Getting arrested, as advocates for gays and lesbians did at the United Methodist General Conference in Cleveland this month, has become a banal form of protest. Incidents of civil disobedience are now jointly orchestrated by participants and police so they can be carried out with minimum fuss. In Cleveland, the police helpfully pointed out where the protesters needed to stand so they could be arrested for impeding public access. The protesters garnered some publicity for their cause and everyone made it home for dinner.

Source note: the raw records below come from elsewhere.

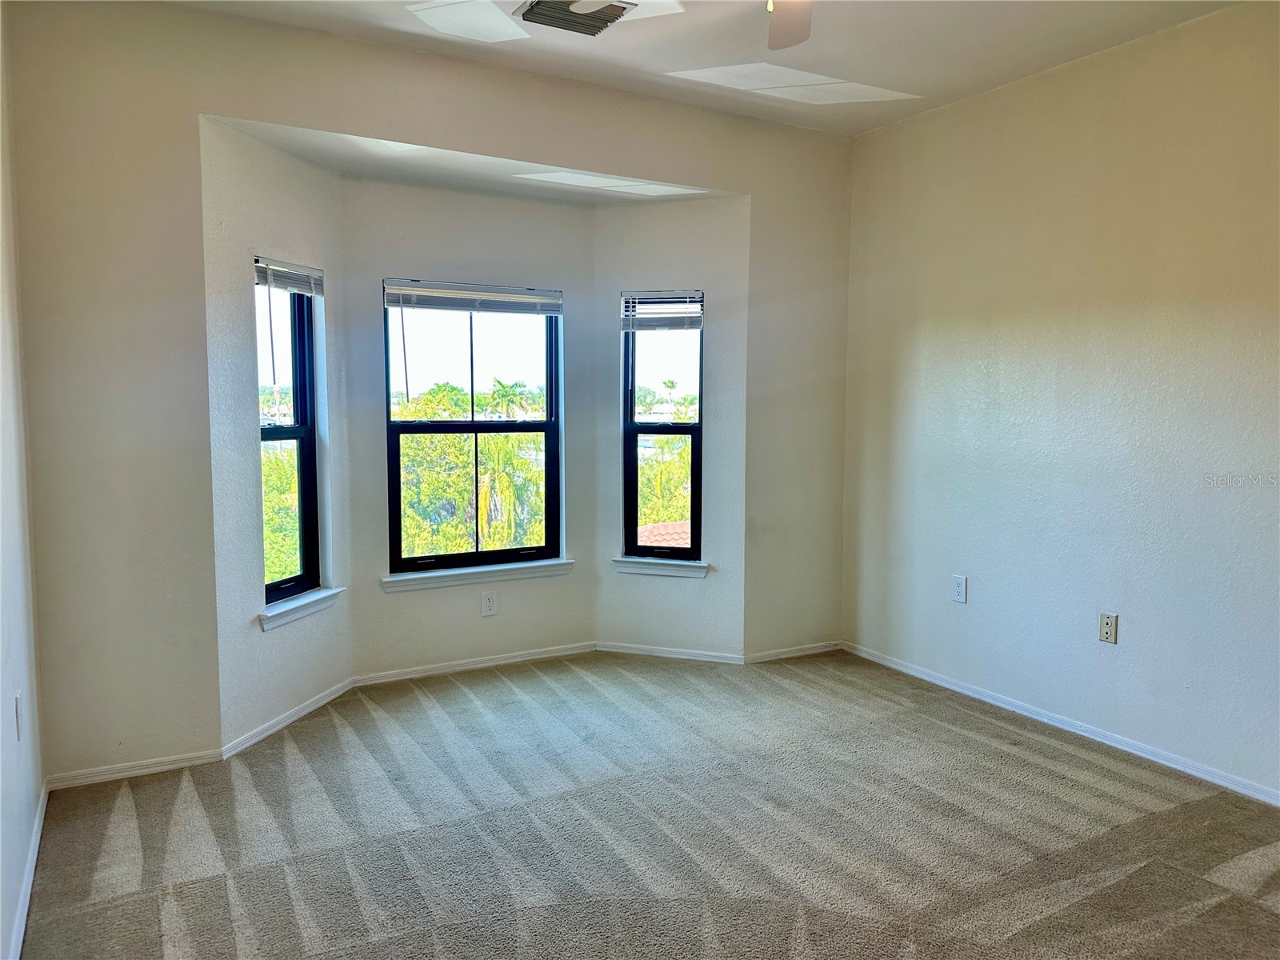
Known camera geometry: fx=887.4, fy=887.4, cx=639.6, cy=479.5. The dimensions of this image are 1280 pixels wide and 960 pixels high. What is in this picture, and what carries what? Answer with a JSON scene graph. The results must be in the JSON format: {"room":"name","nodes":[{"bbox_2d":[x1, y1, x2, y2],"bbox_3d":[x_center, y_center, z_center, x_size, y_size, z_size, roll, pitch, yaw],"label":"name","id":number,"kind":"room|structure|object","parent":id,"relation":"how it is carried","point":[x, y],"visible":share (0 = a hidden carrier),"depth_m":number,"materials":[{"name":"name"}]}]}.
{"room":"bedroom","nodes":[
{"label":"bedroom","id":0,"kind":"room"},
{"bbox_2d":[0,4,46,959],"bbox_3d":[-1.115,-0.134,1.159,0.153,2.808,4.229,-2,6,-29],"label":"left wall","id":1,"kind":"structure","parent":0,"point":[38,781],"depth_m":2.56,"materials":[{"name":"white paint"}]},
{"bbox_2d":[13,690,23,741],"bbox_3d":[-1.731,0.658,2.475,0.010,0.121,0.074,-2,6,-29],"label":"wall socket","id":2,"kind":"object","parent":1,"relation":"attached to","point":[17,700],"visible":0.98,"depth_m":2.45,"materials":[{"name":"white plastic"}]},
{"bbox_2d":[7,779,47,959],"bbox_3d":[-1.120,1.204,1.436,0.015,0.071,3.887,-2,6,-29],"label":"baseboard","id":3,"kind":"structure","parent":1,"relation":"attached to","point":[35,850],"depth_m":2.44,"materials":[{"name":"white paint"}]},
{"bbox_2d":[198,120,354,753],"bbox_3d":[-1.537,-0.186,3.768,0.153,2.444,0.973,2,5,15],"label":"bay left wall","id":4,"kind":"structure","parent":0,"point":[311,210],"depth_m":3.53,"materials":[{"name":"white paint"}]},
{"bbox_2d":[220,677,353,759],"bbox_3d":[-1.469,1.000,3.804,0.015,0.065,0.875,2,5,14],"label":"baseboard","id":5,"kind":"structure","parent":4,"relation":"attached to","point":[308,708],"depth_m":3.71,"materials":[{"name":"white paint"}]},
{"bbox_2d":[255,261,321,604],"bbox_3d":[-1.571,-0.217,3.816,0.087,1.490,0.473,2,5,15],"label":"left window","id":6,"kind":"structure","parent":4,"relation":"in","point":[303,453],"depth_m":3.95,"materials":[{"name":"glass"}]},
{"bbox_2d":[254,256,323,294],"bbox_3d":[-1.493,-0.853,3.759,0.043,0.128,0.456,2,5,14],"label":"window blind","id":7,"kind":"object","parent":6,"relation":"attached to","point":[285,283],"visible":0.85,"depth_m":3.75,"materials":[{"name":"white plastic"}]},
{"bbox_2d":[258,587,343,629],"bbox_3d":[-1.469,0.543,3.820,0.097,0.082,0.517,2,5,15],"label":"window sill","id":8,"kind":"structure","parent":4,"relation":"attached to","point":[293,606],"depth_m":3.77,"materials":[{"name":"white paint"}]},
{"bbox_2d":[4,0,853,787],"bbox_3d":[-0.528,-0.358,3.925,3.696,2.749,0.153,-2,6,-29],"label":"back wall","id":9,"kind":"structure","parent":0,"point":[255,114],"depth_m":3.22,"materials":[{"name":"paint"}]},
{"bbox_2d":[48,748,224,788],"bbox_3d":[-1.828,1.053,3.245,0.566,0.058,0.013,-2,6,-29],"label":"baseboard","id":10,"kind":"structure","parent":9,"relation":"attached to","point":[178,765],"depth_m":3.23,"materials":[{"name":"white paint"}]},
{"bbox_2d":[742,640,840,662],"bbox_3d":[0.832,0.919,4.750,0.651,0.060,0.013,-2,6,-29],"label":"baseboard","id":11,"kind":"structure","parent":9,"relation":"attached to","point":[810,652],"depth_m":4.73,"materials":[{"name":"white paint"}]},
{"bbox_2d":[343,177,597,676],"bbox_3d":[-0.828,-0.244,4.495,1.335,2.413,0.152,-2,6,-29],"label":"bay center wall","id":12,"kind":"structure","parent":0,"point":[534,210],"depth_m":4.35,"materials":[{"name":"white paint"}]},
{"bbox_2d":[382,280,563,576],"bbox_3d":[-0.852,-0.267,4.541,0.916,1.445,0.087,-2,6,-29],"label":"center window","id":13,"kind":"structure","parent":12,"relation":"in","point":[550,394],"depth_m":4.54,"materials":[{"name":"glass"}]},
{"bbox_2d":[381,279,563,314],"bbox_3d":[-0.812,-0.896,4.398,0.891,0.138,0.044,-2,6,-29],"label":"window blind","id":14,"kind":"object","parent":13,"relation":"attached to","point":[526,299],"visible":0.99,"depth_m":4.37,"materials":[{"name":"white plastic"}]},
{"bbox_2d":[353,640,597,686],"bbox_3d":[-0.794,0.933,4.535,1.281,0.063,0.014,-2,6,-29],"label":"baseboard","id":15,"kind":"structure","parent":12,"relation":"attached to","point":[459,668],"depth_m":4.49,"materials":[{"name":"white paint"}]},
{"bbox_2d":[380,557,573,591],"bbox_3d":[-0.803,0.473,4.482,0.952,0.078,0.095,-2,6,-29],"label":"center window sill","id":16,"kind":"structure","parent":12,"relation":"attached to","point":[515,568],"depth_m":4.44,"materials":[{"name":"white paint"}]},
{"bbox_2d":[481,591,498,616],"bbox_3d":[-0.757,0.626,4.480,0.074,0.119,0.008,-2,6,-29],"label":"wall outlet","id":17,"kind":"object","parent":12,"relation":"attached to","point":[489,603],"visible":0.99,"depth_m":4.48,"materials":[{"name":"white plastic"}]},
{"bbox_2d":[202,114,738,205],"bbox_3d":[-0.629,-1.439,4.060,2.444,0.126,0.836,-2,6,-29],"label":"bay ceiling","id":18,"kind":"structure","parent":0,"point":[358,170],"depth_m":3.96,"materials":[{"name":"white paint"}]},
{"bbox_2d":[16,645,1279,959],"bbox_3d":[0.361,1.213,2.451,4.080,0.116,5.487,-2,6,-29],"label":"carpet floor","id":19,"kind":"structure","parent":0,"point":[1127,880],"depth_m":2.81,"materials":[{"name":"carpet"}]},
{"bbox_2d":[597,197,749,661],"bbox_3d":[0.165,-0.259,4.690,0.877,2.423,0.160,2,5,18],"label":"bay right wall","id":20,"kind":"structure","parent":0,"point":[671,210],"depth_m":4.59,"materials":[{"name":"paint"}]},
{"bbox_2d":[612,556,710,578],"bbox_3d":[0.108,0.455,4.679,0.523,0.079,0.099,2,5,18],"label":"window sill","id":21,"kind":"structure","parent":20,"relation":"attached to","point":[645,568],"depth_m":4.65,"materials":[{"name":"white paint"}]},
{"bbox_2d":[621,292,704,561],"bbox_3d":[0.135,-0.284,4.773,0.448,1.443,0.089,2,5,18],"label":"right window","id":22,"kind":"structure","parent":20,"relation":"in","point":[632,404],"depth_m":4.79,"materials":[{"name":"glass"}]},
{"bbox_2d":[619,290,703,330],"bbox_3d":[0.117,-0.879,4.635,0.444,0.207,0.046,2,5,17],"label":"window blind","id":23,"kind":"object","parent":22,"relation":"attached to","point":[690,299],"visible":0.98,"depth_m":4.63,"materials":[{"name":"white plastic"}]},
{"bbox_2d":[593,640,746,663],"bbox_3d":[0.139,0.918,4.727,0.808,0.064,0.014,2,5,18],"label":"baseboard","id":24,"kind":"structure","parent":20,"relation":"attached to","point":[616,649],"depth_m":4.71,"materials":[{"name":"white paint"}]},
{"bbox_2d":[164,0,1242,134],"bbox_3d":[0.371,-1.614,1.888,4.089,0.127,4.380,-2,6,-29],"label":"ceiling","id":25,"kind":"structure","parent":0,"point":[1087,50],"depth_m":3.42,"materials":[{"name":"white paint"}]},
{"bbox_2d":[514,0,637,35],"bbox_3d":[-0.221,-1.647,3.101,0.369,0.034,0.339,-2,6,-29],"label":"ceiling vent","id":26,"kind":"object","parent":25,"relation":"attached to","point":[531,17],"visible":0.98,"depth_m":3.14,"materials":[{"name":"metal"}]},
{"bbox_2d":[572,0,809,49],"bbox_3d":[0.289,-1.375,2.127,1.206,0.398,1.193,-2,6,-29],"label":"ceiling fan","id":27,"kind":"object","parent":25,"relation":"hanging from","point":[794,42],"visible":0.99,"depth_m":2.58,"materials":[{"name":"white"}]},
{"bbox_2d":[839,0,1279,803],"bbox_3d":[2.183,-0.266,3.025,0.158,2.761,4.338,-2,6,-29],"label":"right wall","id":28,"kind":"structure","parent":0,"point":[998,101],"depth_m":3.55,"materials":[{"name":"paint"}]},
{"bbox_2d":[951,574,967,602],"bbox_3d":[1.484,0.507,4.130,0.009,0.121,0.075,-2,6,-29],"label":"wall socket","id":29,"kind":"object","parent":28,"relation":"attached to","point":[960,590],"visible":0.99,"depth_m":4.13,"materials":[{"name":"white plastic"}]},
{"bbox_2d":[840,641,1279,807],"bbox_3d":[2.069,1.070,3.180,0.014,0.062,4.083,-2,6,-29],"label":"baseboard","id":30,"kind":"structure","parent":28,"relation":"attached to","point":[915,674],"depth_m":3.61,"materials":[{"name":"white paint"}]},
{"bbox_2d":[1098,611,1119,643],"bbox_3d":[1.863,0.589,3.533,0.012,0.118,0.072,-2,6,-29],"label":"wall outlet","id":31,"kind":"object","parent":28,"relation":"attached to","point":[1106,625],"visible":0.99,"depth_m":3.53,"materials":[{"name":"beige plastic"}]},
{"label":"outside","id":32,"kind":"structure","parent":0,"visible":0},
{"label":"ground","id":33,"kind":"structure","parent":32,"visible":0},
{"bbox_2d":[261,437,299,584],"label":"tree","id":34,"kind":"object","parent":33,"relation":"on","point":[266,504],"visible":0.17,"depth_m":10.50,"materials":[{"name":"green plant"}]},
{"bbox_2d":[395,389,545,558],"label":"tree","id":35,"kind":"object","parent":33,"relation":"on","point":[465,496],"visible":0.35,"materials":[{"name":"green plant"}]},
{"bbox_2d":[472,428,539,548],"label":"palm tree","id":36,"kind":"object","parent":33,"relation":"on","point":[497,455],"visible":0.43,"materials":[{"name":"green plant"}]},
{"bbox_2d":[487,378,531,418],"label":"palm tree","id":37,"kind":"object","parent":33,"relation":"on","point":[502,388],"visible":0.54,"materials":[{"name":"green plant"}]},
{"bbox_2d":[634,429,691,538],"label":"tree","id":38,"kind":"object","parent":33,"relation":"on","point":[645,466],"visible":0.25,"materials":[{"name":"green plant"}]},
{"bbox_2d":[636,519,691,546],"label":"roof","id":39,"kind":"structure","parent":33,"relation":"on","point":[661,526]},
{"bbox_2d":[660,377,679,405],"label":"palm tree","id":40,"kind":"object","parent":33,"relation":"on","point":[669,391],"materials":[{"name":"green plant"}]}
]}

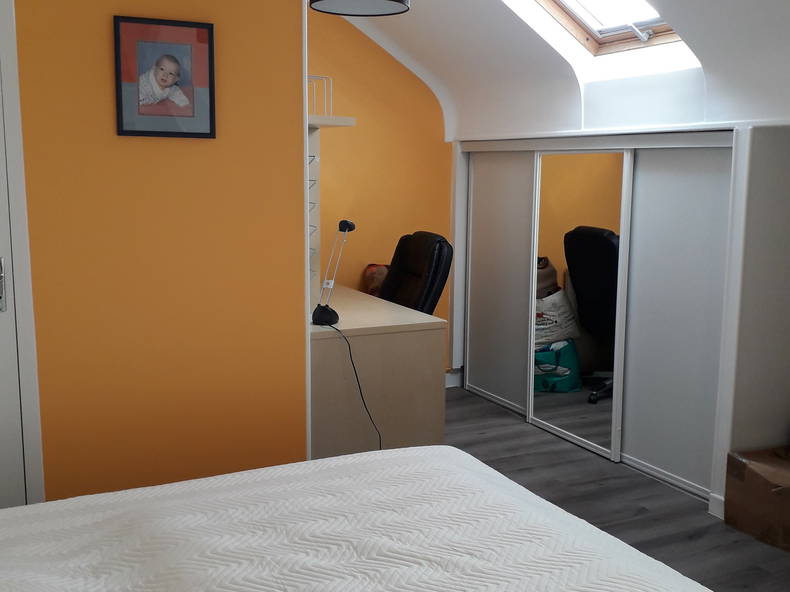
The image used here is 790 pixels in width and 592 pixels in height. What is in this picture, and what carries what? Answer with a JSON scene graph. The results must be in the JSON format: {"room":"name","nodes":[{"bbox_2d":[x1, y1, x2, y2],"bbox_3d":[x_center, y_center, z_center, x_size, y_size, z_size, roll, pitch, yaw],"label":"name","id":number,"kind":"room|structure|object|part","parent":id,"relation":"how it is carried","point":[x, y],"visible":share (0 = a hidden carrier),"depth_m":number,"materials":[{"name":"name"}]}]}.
{"room":"bedroom","nodes":[
{"label":"bedroom","id":0,"kind":"room"},
{"bbox_2d":[2,0,311,507],"bbox_3d":[-1.446,-0.301,2.608,2.411,2.581,0.161,-4,9,-26],"label":"orange wall","id":1,"kind":"structure","parent":0,"point":[179,9],"depth_m":2.87,"materials":[{"name":"orange paint"}]},
{"bbox_2d":[0,0,44,509],"bbox_3d":[-1.579,-0.063,2.474,0.853,2.118,0.092,-4,9,-26],"label":"door","id":2,"kind":"structure","parent":1,"relation":"in","point":[31,431],"depth_m":2.70,"materials":[{"name":"white paint"}]},
{"bbox_2d":[113,15,216,137],"bbox_3d":[-0.767,-0.726,2.760,0.323,0.383,0.021,-4,9,-26],"label":"framed picture","id":3,"kind":"object","parent":1,"relation":"attached to","point":[193,105],"visible":0.99,"depth_m":2.75},
{"bbox_2d":[306,2,452,376],"bbox_3d":[-0.448,-0.698,4.916,2.653,2.709,0.152,-4,9,-26],"label":"orange wall","id":4,"kind":"structure","parent":0,"point":[368,45],"depth_m":4.98,"materials":[{"name":"orange paint"}]},
{"bbox_2d":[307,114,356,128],"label":"wall shelf","id":5,"kind":"object","parent":4,"relation":"attached to","point":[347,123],"visible":0.36,"depth_m":3.63,"materials":[{"name":"white wood"}]},
{"bbox_2d":[445,368,462,387],"bbox_3d":[0.106,0.559,5.273,0.839,0.114,0.115,-4,9,-26],"label":"baseboard","id":6,"kind":"structure","parent":4,"relation":"attached to","point":[457,382],"depth_m":5.40,"materials":[{"name":"white paint"}]},
{"bbox_2d":[316,0,789,138],"bbox_3d":[0.434,-1.076,2.825,2.382,0.853,4.534,-4,9,-26],"label":"sloped ceiling","id":7,"kind":"structure","parent":0,"point":[695,45],"depth_m":3.88,"materials":[{"name":"white paint"}]},
{"bbox_2d":[308,0,410,16],"bbox_3d":[-0.125,-1.312,2.932,0.374,0.560,0.372,-4,9,-26],"label":"pendant lamp","id":8,"kind":"object","parent":7,"relation":"hanging from","point":[318,0],"visible":0.98,"depth_m":3.06,"materials":[{"name":"black"}]},
{"bbox_2d":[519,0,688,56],"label":"skylight window","id":9,"kind":"structure","parent":7,"relation":"in","point":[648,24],"depth_m":3.72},
{"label":"handle","id":10,"kind":"part","parent":9,"relation":"part of","materials":[{"name":"metal"}]},
{"bbox_2d":[437,387,789,591],"bbox_3d":[0.144,1.076,2.470,4.406,0.099,5.437,-4,9,-26],"label":"floor","id":11,"kind":"structure","parent":0,"point":[486,440],"depth_m":3.54,"materials":[{"name":"grey laminate"}]},
{"bbox_2d":[0,443,712,591],"bbox_3d":[-0.288,0.711,1.375,2.080,0.920,1.973,-4,9,-26],"label":"bed","id":12,"kind":"object","parent":11,"relation":"on","point":[408,451],"visible":1,"depth_m":1.80,"materials":[{"name":"white fabric"}]},
{"bbox_2d":[309,282,445,459],"bbox_3d":[-0.383,0.395,4.225,0.672,0.747,1.401,-4,9,-26],"label":"desk","id":13,"kind":"object","parent":11,"relation":"on","point":[334,339],"visible":0.59,"depth_m":3.63,"materials":[{"name":"wood"}]},
{"bbox_2d":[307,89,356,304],"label":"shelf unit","id":14,"kind":"object","parent":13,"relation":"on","point":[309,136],"visible":0.31,"depth_m":3.95,"materials":[{"name":"white"}]},
{"bbox_2d":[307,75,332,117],"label":"wire rack","id":15,"kind":"object","parent":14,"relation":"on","point":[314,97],"visible":0.41,"depth_m":3.79,"materials":[{"name":"white metal"}]},
{"bbox_2d":[311,219,354,325],"bbox_3d":[-0.273,-0.112,3.627,0.148,0.464,0.238,-4,9,-26],"label":"desk lamp","id":16,"kind":"object","parent":13,"relation":"on","point":[321,317],"visible":0.99,"depth_m":3.62,"materials":[{"name":"black metal"}]},
{"bbox_2d":[325,322,381,450],"bbox_3d":[-0.177,0.480,3.584,0.183,0.678,0.346,-4,9,-26],"label":"lamp cord","id":17,"kind":"object","parent":16,"relation":"attached to","point":[360,390],"visible":0.79,"depth_m":3.55,"materials":[{"name":"black plastic"}]},
{"bbox_2d":[362,263,389,295],"bbox_3d":[-0.034,-0.018,4.975,0.319,0.357,0.231,-4,9,-26],"label":"bag","id":18,"kind":"object","parent":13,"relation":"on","point":[373,286],"visible":0.32,"depth_m":4.89,"materials":[{"name":"brown fabric"}]},
{"bbox_2d":[377,231,453,315],"bbox_3d":[-0.069,0.184,4.411,0.734,1.049,0.663,-4,9,-26],"label":"office chair","id":19,"kind":"object","parent":11,"relation":"on","point":[430,284],"visible":0.46,"depth_m":4.33,"materials":[{"name":"black leather"}]},
{"bbox_2d":[457,132,736,502],"bbox_3d":[0.937,-0.032,4.366,0.132,1.548,2.128,-4,9,-26],"label":"sliding wardrobe","id":20,"kind":"object","parent":11,"relation":"on","point":[483,378],"visible":0.72,"depth_m":3.98,"materials":[{"name":"white laminate"}]},
{"bbox_3d":[0.611,-0.088,4.910,0.051,1.401,0.604,-4,9,-26],"label":"sliding door","id":21,"kind":"part","parent":20,"relation":"part of","materials":[{"name":"white laminate"}]},
{"bbox_2d":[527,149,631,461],"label":"mirror","id":22,"kind":"structure","parent":20,"relation":"attached to","point":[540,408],"depth_m":4.17,"materials":[{"name":"mirror"}]},
{"bbox_3d":[1.247,0.081,3.669,0.059,1.465,0.513,-4,9,-26],"label":"sliding door","id":23,"kind":"part","parent":20,"relation":"part of","materials":[{"name":"white laminate"}]},
{"bbox_2d":[723,445,789,554],"bbox_3d":[1.642,0.788,3.220,0.489,0.299,0.509,-4,9,-26],"label":"cardboard box","id":24,"kind":"object","parent":11,"relation":"on","point":[764,485],"visible":0.99,"depth_m":3.21,"materials":[{"name":"brown cardboard"}]},
{"bbox_2d":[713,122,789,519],"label":"right wall","id":25,"kind":"structure","parent":0,"point":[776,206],"depth_m":3.33,"materials":[{"name":"white paint"}]},
{"bbox_2d":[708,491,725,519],"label":"baseboard","id":26,"kind":"structure","parent":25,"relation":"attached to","point":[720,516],"depth_m":3.38,"materials":[{"name":"white paint"}]}
]}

We’re glad, of course, that such confrontations are peaceful, and that the police didn’t bring out dogs and water cannons to round up protesters, as they did in the Deep South during the civil rights movement of the 1950s. But there’s a crucial element of civil disobedience as it was originally practiced that seems to be ignored or forgotten these days: the aim of civil rights demonstrators was not to break the law and thereby call attention to their cause, but to break an unjust law and thereby call attention to the law’s unjustness. That’s why they chose to break the laws enforcing segregation of lunch counters, swimming pools and buses. That’s why in his “Letter from Birmingham Jail” Martin Luther King Jr. took seriously his critics’ charge that the movement was being cavalier about the law, and argued at length that indeed laws should be obeyed—except when a law violates God’s law.
The protesters in Cleveland, we assume, were not morally opposed to Cleveland’s laws on public access. Indeed, their quarrel is not with the civil law at all, but with church law, as codified in the United Methodists’ Book of Discipline.
Those who in conscience cannot obey United Methodist Church law, law that has been confirmed once again to represent the mind of the church, should practice ecclesial disobedience, not civil disobedience. Ecclesial disobedience is, of course, precisely what has been practiced by some United Methodist pastors, such as Gregory Dell, Jimmy Creech, and the 67 pastors in the California-Nevada Conference who jointly celebrated the union of a gay couple last year. Like sitting down at a segregated lunch counter, such ecclesial disobedience calls attention to the law in question and tests whether the authorities are willing to enforce it.
Unlike the civil disobedience at Cleveland, ecclesial disobedience of this kind entails a genuine risk: participants can lose their pastoral position, pension, and possibility of employment in the church. (We note that some of the protesters at Cleveland were not members of the UMC, and therefore no ecclesial relations were even hypothetically at stake.) Accepting this risk is again consistent with the meaning of conscientious disobedience as practiced by King. It is the willingness to suffer the consequences of one’s actions that makes deliberately disobeying the law a true act of conscience and of respect for the law. Using the civil authorities to make a point about life in the church is, by contrast, an exercise in media-driven street theater.